PASSAGE SHOWN
# Mapping with projector and fog-of-war



## JohnnFour (Sep 1, 2006)

Time for yet another mapper thread, sorry. 

I'd like to beam a map onto the wall for the group to see and need software to do this. Here are my requirements:

* Installs onto a thumb drive

* Fog-of-war allows me to reveal the map as the PCs wander

* Only one display (the wall) is possible, so software that requires two monitors won't work, or that requires the DM to see a secret version and post the reveal won't work - the players will see it all, all the time

* Tokens I can move around on the map to represent PCs and their foes

Thanks for the help!


----------



## Agamon (Sep 1, 2006)

Is it possible to have fog of war with only one display?  How would the DM know what to uncover?

I usually use 2 displays, but if anyone has an answer for this, I'd like to hear it, too.


----------



## JohnnFour (Sep 1, 2006)

I have the maps in paper form as well, so I'll know what to reveal next. I used to use Photoshop for this, but the location to be used requires me to bring what apps I need on a thumb drive.


----------



## Redrobes (Sep 1, 2006)

You might like to check out ViewingDale which can do all that you request. There is a movie about the fog of war abilities on the (new !) website.

http://www.viewingdale.com
ViewingDale movies...

--update, sorry guys I just checked the link and its broken - brand new website etc, so here is the fog of war movie link
http://www.viewing.ltd.uk/viewingdale/movies/FogOfWar.avi
It will be fixed in a few hours when I get back to the web site PC to fix it...
-- end of update
-- update2, all fixed now --

You can install it to any location that has about 150+ Mb free. You can use it stand alone or via a network (2 monitors) the choice is yours and also there is some special features for projectors built in. The program uses variable sized font so you dont have to squint if its too small and its a zoom browser so you can zoom into areas where there is detail instead of players needing to get up close to see what it is.

Naturally you can create great maps with it and move all the character and monster icons when you play.

It has fog of war icons which black out sections of the map which you can uncover as you wish.

Its got oodles more but the website can tell you all about it. If you want to ask any questions then please ask or use the website forum.

RECORD SET
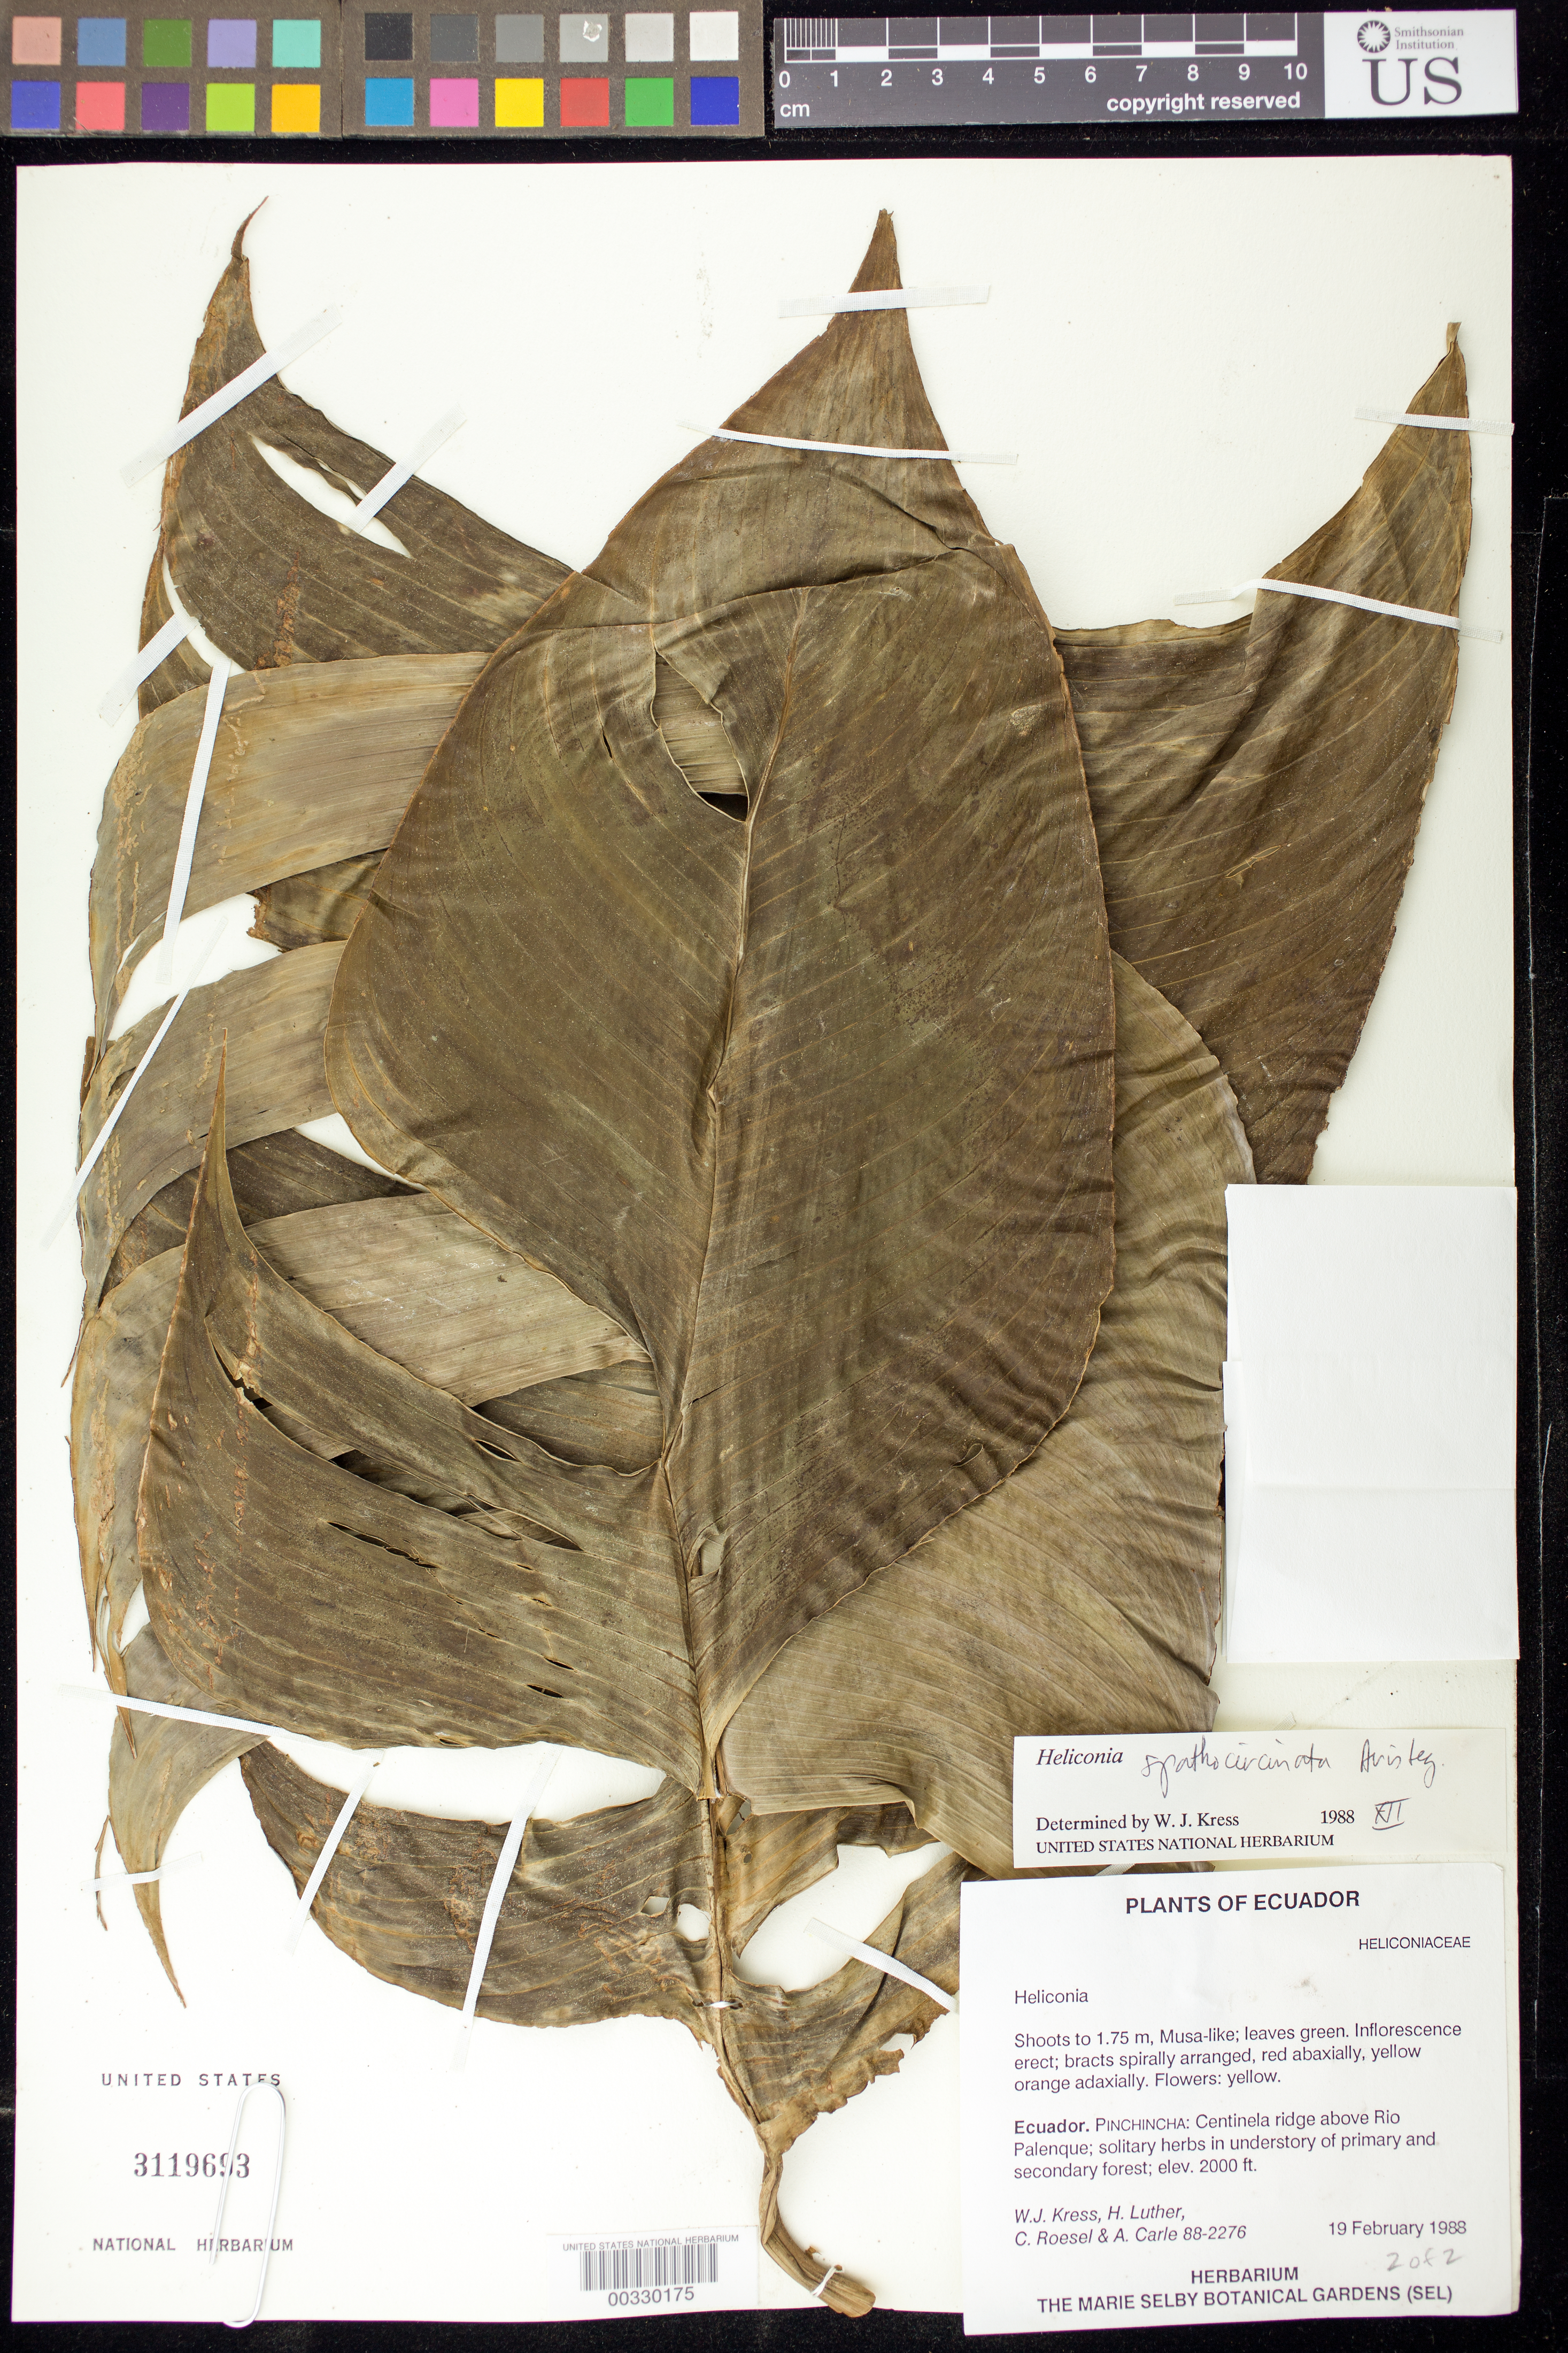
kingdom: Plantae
---
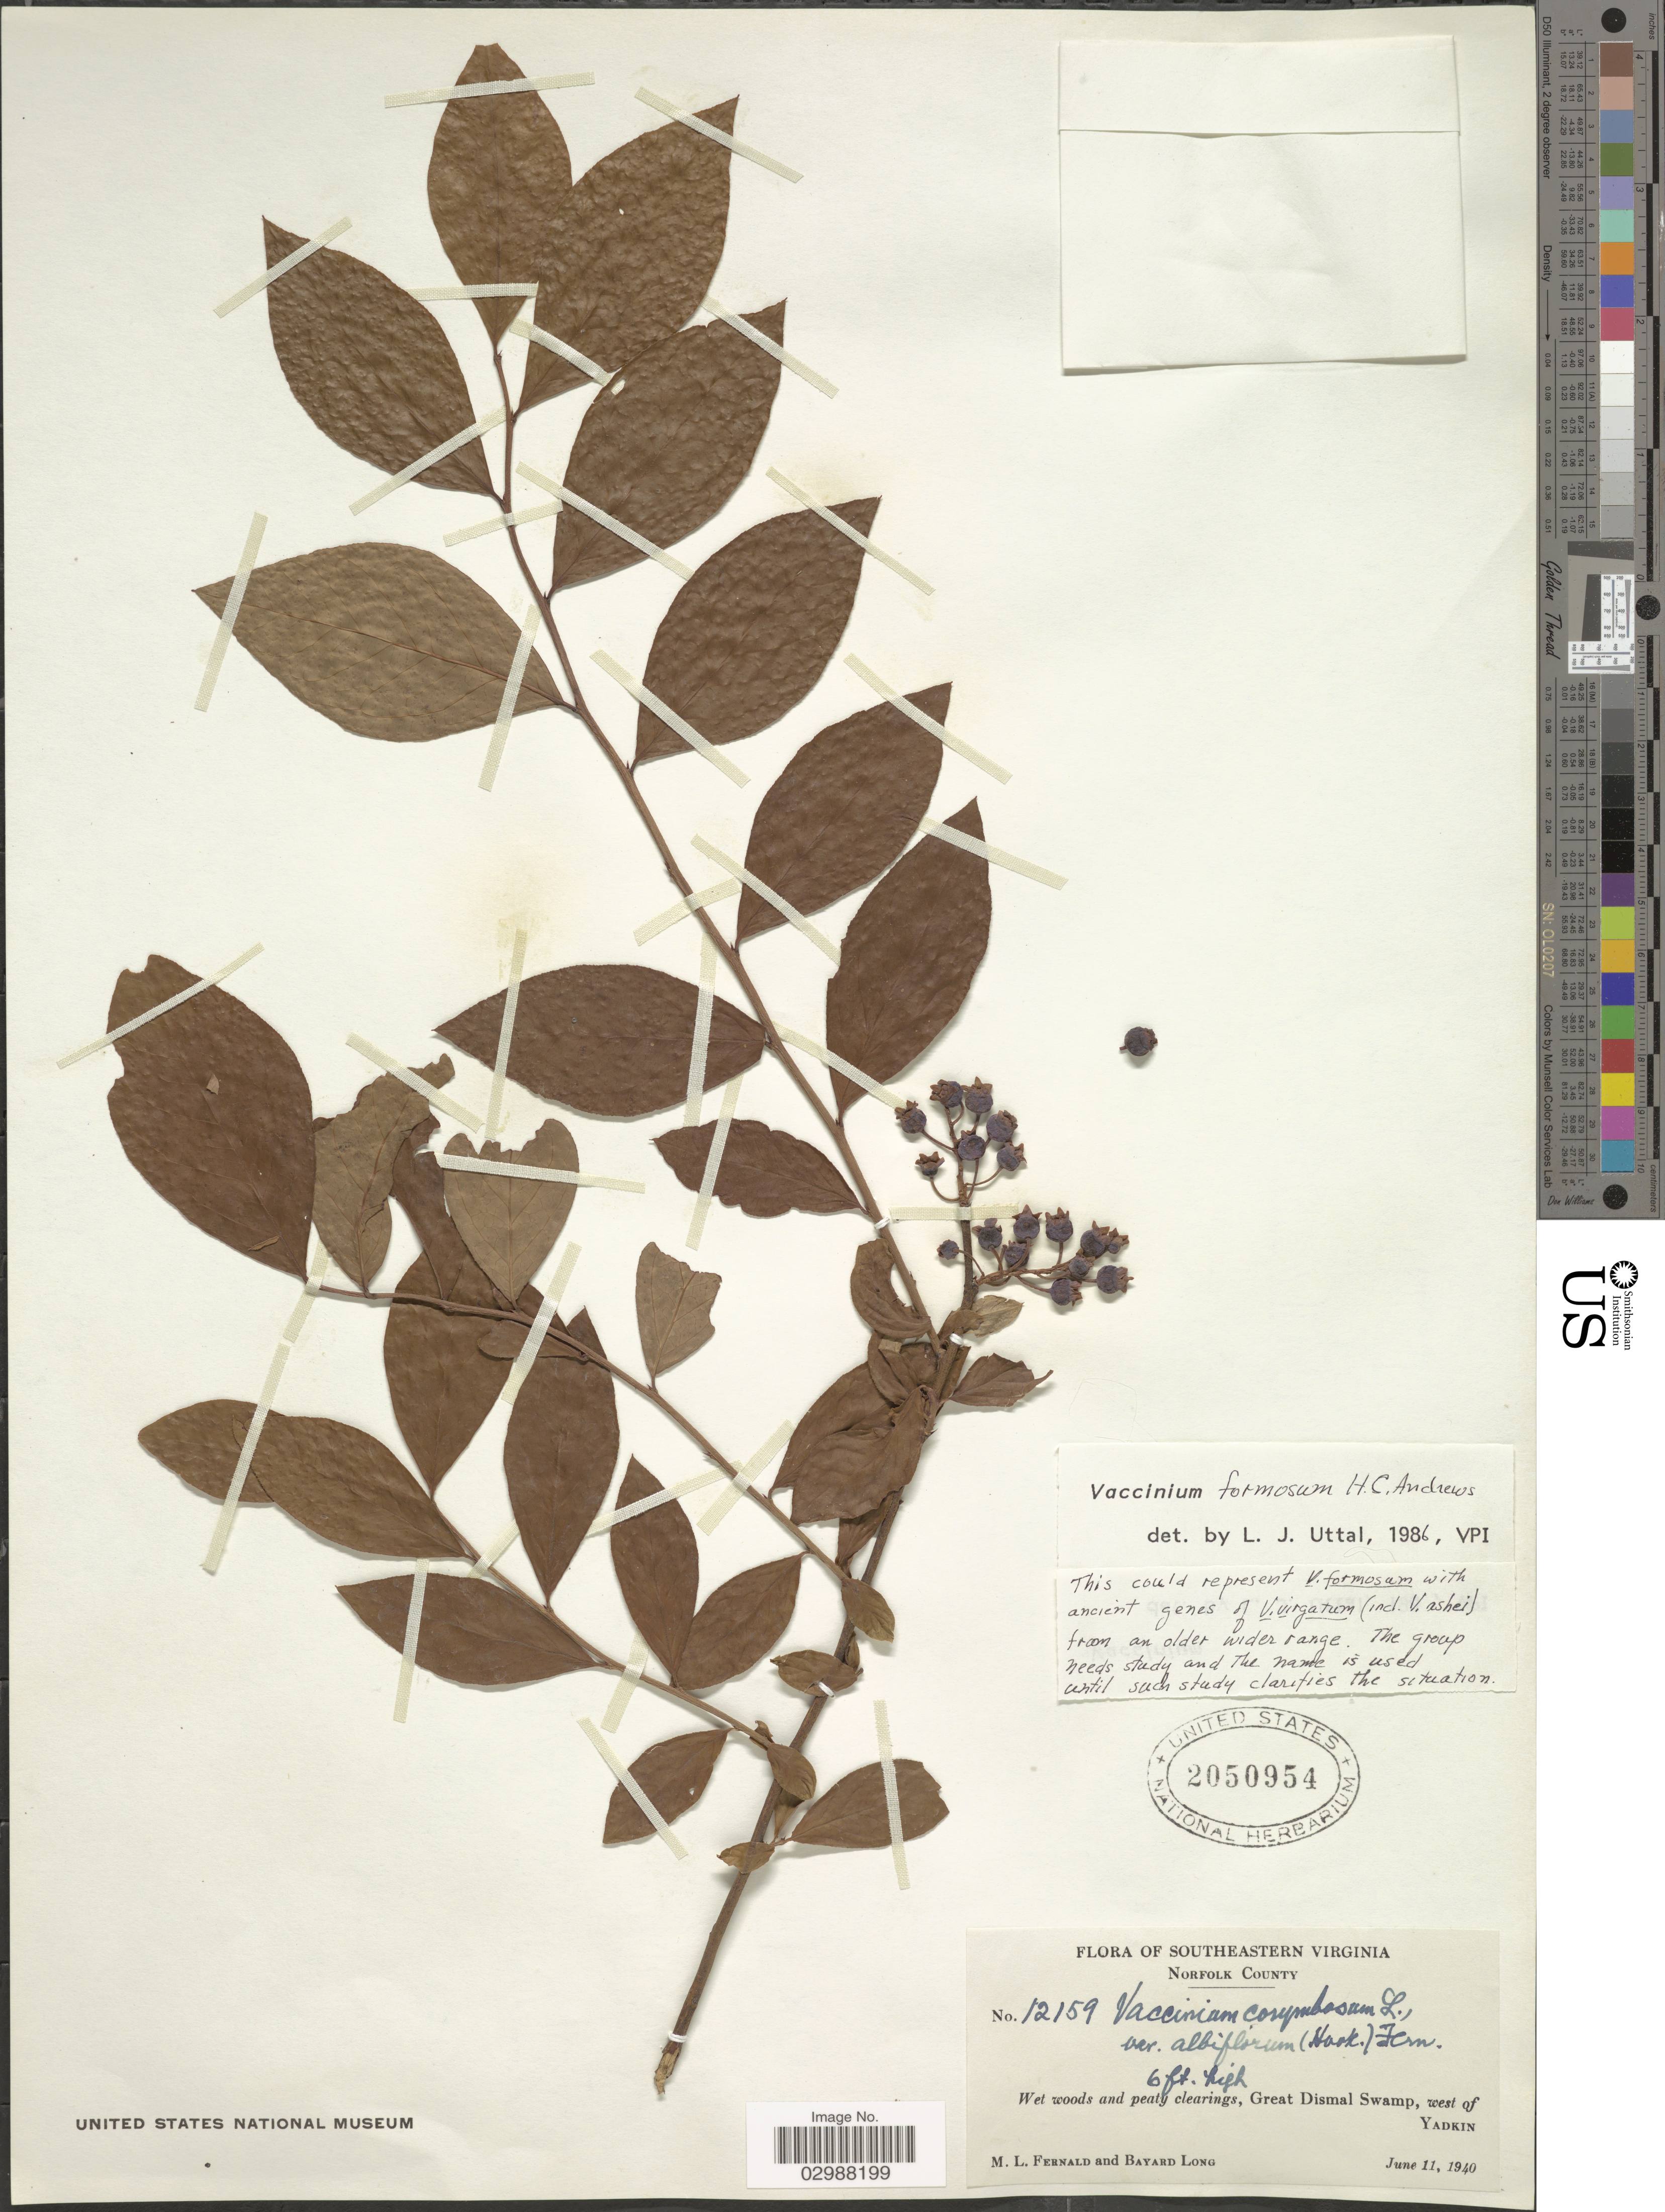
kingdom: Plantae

EXERCISE TASK 1
Answer these about the mapping thread:
(a) According to JohnnFour, why must the software run from a thumb drive?
(b) How many displays does Agamon usually use?
(c) About how much free space does ViewingDale need for installation?
EXERCISE TASK 2
Quote the stretch of the mapping thread from "Naturally you can" through "the website forum.".
EXERCISE TASK 3
Turn the paragraph of the mapping thread that opens "You can install it to any location" into a bulleted list that keeps its main facts.
The records come from a separate source.

EXERCISE SOLUTION 1
(a) The location he will use requires him to bring the apps he needs on a thumb drive.
(b) Two.
(c) About 150+ MB.

EXERCISE SOLUTION 2
Naturally you can create great maps with it and move all the character and monster icons when you play.

It has fog of war icons which black out sections of the map which you can uncover as you wish.

Its got oodles more but the website can tell you all about it. If you want to ask any questions then please ask or use the website forum.

EXERCISE SOLUTION 3
- Installs to any location with about 150+ MB free
- Runs stand-alone or over a network with two monitors
- Includes special features for projectors
- Uses a variable-sized font, so small text is readable without squinting
- Works as a zoom browser, so detailed areas can be zoomed in on instead of players getting up close